Para que se entienda mejor la tesis: no me cabe duda alguna de que el divorcio, la separación, el fin de un proyecto de vida es algo válido, posible, que pasa todo el tiempo y que nos puede suceder a todos. Sin duda. Romper un vínculo es algo humano y real. Cierto además que te puedes volver a levantar y, tal vez, hasta mejorar tu vida. Pero, y por aquí está el asunto, primero hay que hacerse cargo del duelo. Y el duelo sólo ocurre cuando se asume que algo muere. Y si te divorcias, muere un proyecto de vida. No es el fin del mundo, pero tampoco es una cosa cualquiera. Es un fracaso. Una pérdida. Un terremoto con tsunami incluido. Un tajo que deja una gran cicatriz en tu vida. Entonces, asumir que es un fracaso en vez de sacarle el poto a la jeringa, es síntoma de madurez. De tomarle valor a las cosas. De entender que apostaste parte importante de tu patrimonio emocional a una relación y perdiste, quebraste, te empobreciste, fallaste. Bien claro y simple. Y no es el fin del mundo, cierto, pero hay kilos de pena y desilusión y eso hay que asumirlo.
Es en ese contexto que me sorprende y preocupa percibir tanto miedo a asumir ese dolor, tanta gente que disfraza su herida de “oportunidad”, sin antes haber llorado lo suficiente, sin tomarse el tiempo para reflexionar, procesar, trabajarse en una terapia y entender qué pasó. Hay pánico a sufrir, entonces nadie quiere asumir el fracaso. Y aquí viene lo peor, según mi forma de ver las cosas: si no hay duelo, si no me siento perdedor, si no admito que fallé, entonces no aprendo, no recibo los inputs de mi experiencia y no crezco. Peor aún, me arriesgo a repetir el guión en forma literal con mi próxima pareja.
Aclaro, por si las dudas, que no me llamo Pilar, mi apellido no tiene que ver con la falta de audición y esto no es autoayuda, sólo sentido común y la suma de varias conversaciones que se han quedado pegadas en la retina. Me parece raro escuchar a tantas personas hablando de la felicidad individual como si fuera el tesoro detrás del arco iris y, ergo, tapando su separación como si apenas se tratara de un peldaño más en una larga escalera, un pequeño obstáculo en la vía a la plenitud, algo que es necesario probar e incluso repetir cuantas veces sea necesario hasta llegar al Nirvana. A mí, la verdad, todo eso me parece una tremenda muestra de infantilismo y un clásico síntoma de Peter Pan.

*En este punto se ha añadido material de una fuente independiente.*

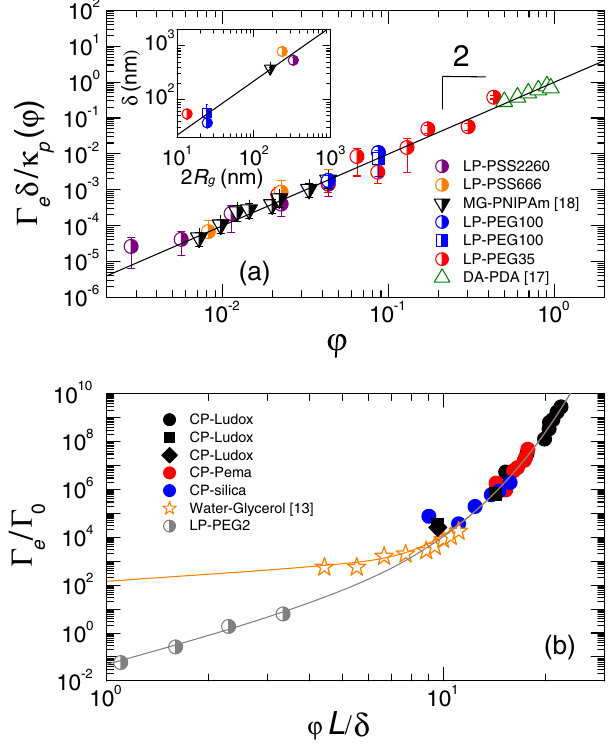
FIG. 2. Nonequilibriuminterfacetension(samedataasinFig.1), plotted using the reduced variables suggested by Eqs. (10), (11), and (13). (a) Data for all polymer systems except LP-PEG2. The δ = κ ð φ Þ ¼ φ 2 predicted by the theory. Inset: line is the law Γ e p Interface thickness obtained from the fits as a function of the polymer size. The line is the linear law δ ¼ 4 . 4 R . (b) Normalized g interfacial tension for colloidal suspensions, short polymers (LP-PEG2), and water-glycerol mixtures. The lines are fits of Eq. (10), with Γ SG ¼ 0 for CP suspensions and Γ SG as in Eqs. (11) and (13) for LP-PEG2 and water-glycerol mixtures,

Emparejarse y durar emparejado es difícil, agotador a veces, frustrante otras, fome en algunos períodos, pero el pasto del vecino no es más verde. También se pone amarillo después de un rato. Y, claro, a veces el amor se acaba. Aunque si uno lee esa historia que da vueltas por Internet (ponga en Google “cuando llegué a mi casa esa noche mientras mi esposa…”), da para pensar que hasta eso puede ser discutible. Pero no importa, a cualquiera de nosotros le puede llegar el momento de abandonar, ser abandonado o terminar un vínculo por mutuo acuerdo. El tema es cómo entenderlo, cómo digerirlo y cómo vivirlo. Algo que, por estos días, varios enfrentan de una manera anestesiada, profiláctica y trancada.
Yo prefiero llamarle pan al pan y vino al vino. Separarse, divorciarse, sufrir el quiebre de una relación de pareja que alguna vez fue una familia es un fracaso con mayúsculas. Y fracasar es tan duro como real. Es parte de la existencia y todos tenemos derecho a que nos pase. Pero así como los países con más emprendedores son aquellos donde el fracaso no implica una tarjeta roja de por vida, de la misma manera hay que perderle el miedo a la palabra, asumir las consecuencias que implica, procesar un buen rato y recién entonces, volver a jugar.